Security Review Checklist for Terraform Projects
When reviewing a Terraform repo, ask these questions:
- Are there any public S3 buckets or broad bucket policies?
- Are security groups exposing admin or database ports to the world?
- Are storage resources encrypted explicitly?
- Are IAM roles and policies least-privilege?
- Is remote state protected and encrypted?
- Are secrets being passed through variables, outputs, or state carelessly?
- Are tfsec and/or Checkov part of CI?
- Are suppressions documented and justified?
This checklist catches a large percentage of common IaC problems.

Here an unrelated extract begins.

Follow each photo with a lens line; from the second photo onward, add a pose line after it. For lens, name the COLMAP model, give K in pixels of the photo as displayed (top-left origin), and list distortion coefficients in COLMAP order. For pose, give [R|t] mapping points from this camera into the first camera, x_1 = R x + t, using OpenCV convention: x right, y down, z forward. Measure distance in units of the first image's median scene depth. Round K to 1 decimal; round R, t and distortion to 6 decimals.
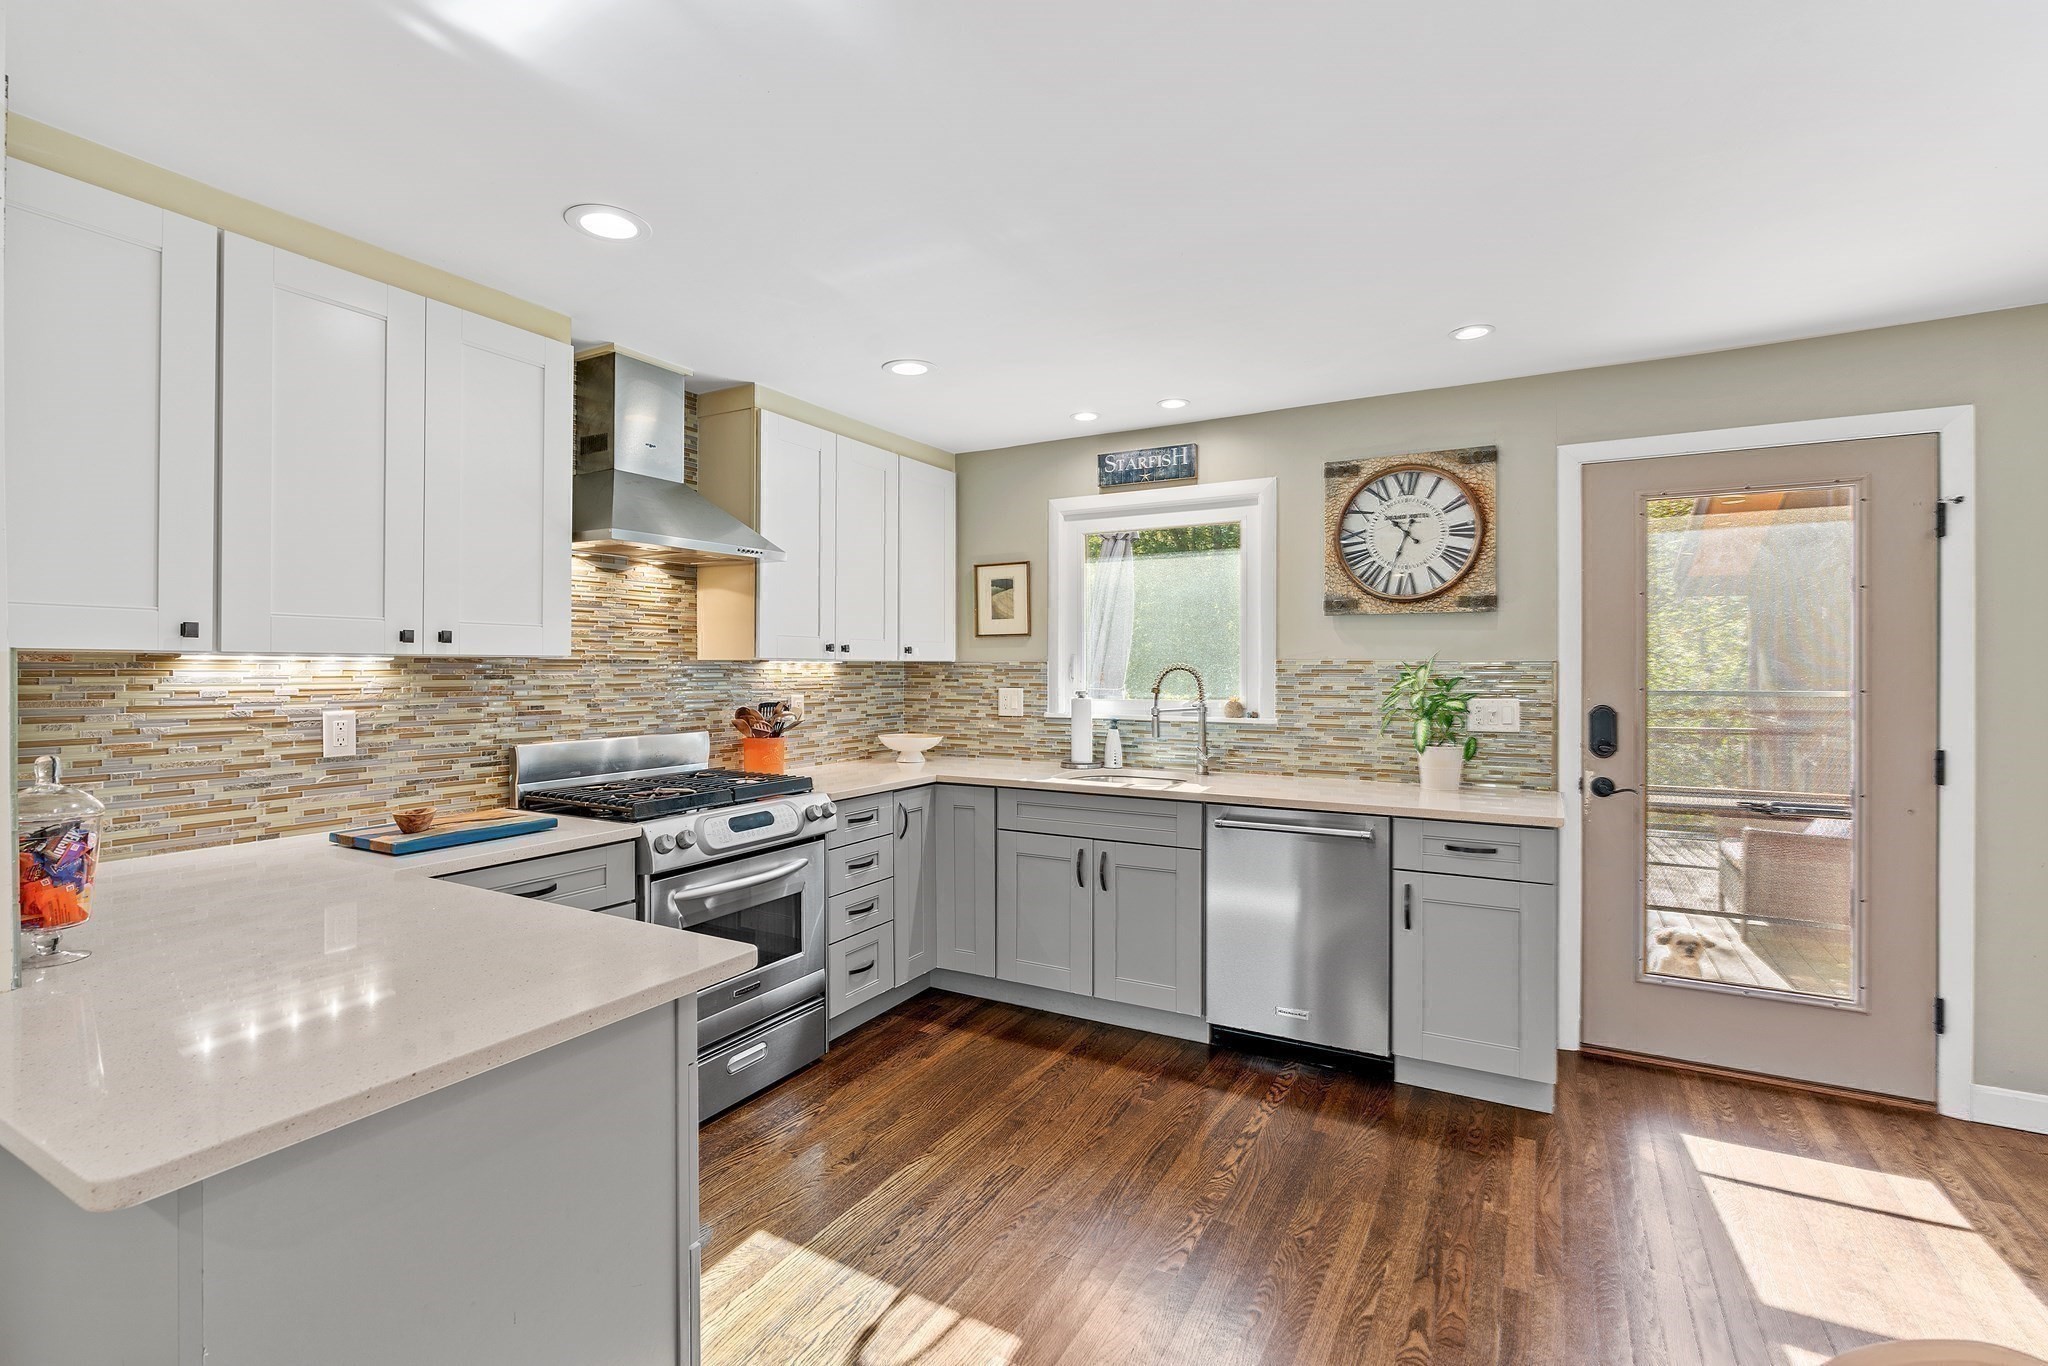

A Practical Security Workflow
A strong but realistic Terraform security workflow looks like this:
- write Terraform code
- run
terraform fmtandterraform validate - run
tfsecandcheckov - review findings and fix or justify them
- generate a plan in CI
- protect remote state and credentials
- apply only through controlled branches or approvals
This is not security perfection. It is operational discipline, which is what prevents most avoidable mistakes.
Final Thoughts
Terraform security is not only about finding bad code patterns. It is equally about protecting the Terraform workflow itself.
You need both:
- secure infrastructure definitions
- secure handling of state, secrets, and pipeline credentials
If you remember only one thing from this lesson, make it this: a Terraform repo can be dangerous even before anything is applied. The code, the state, the CI variables, and the backend are all part of the security boundary.
Practice Questions
Question 1: State File Risk
Why is the Terraform state file considered sensitive?
Question 2: Scanner Purpose
What is the main benefit of tools like tfsec and Checkov?
Question 3: Sensitive Variables
What does `sensitive = true` on a Terraform variable primarily do?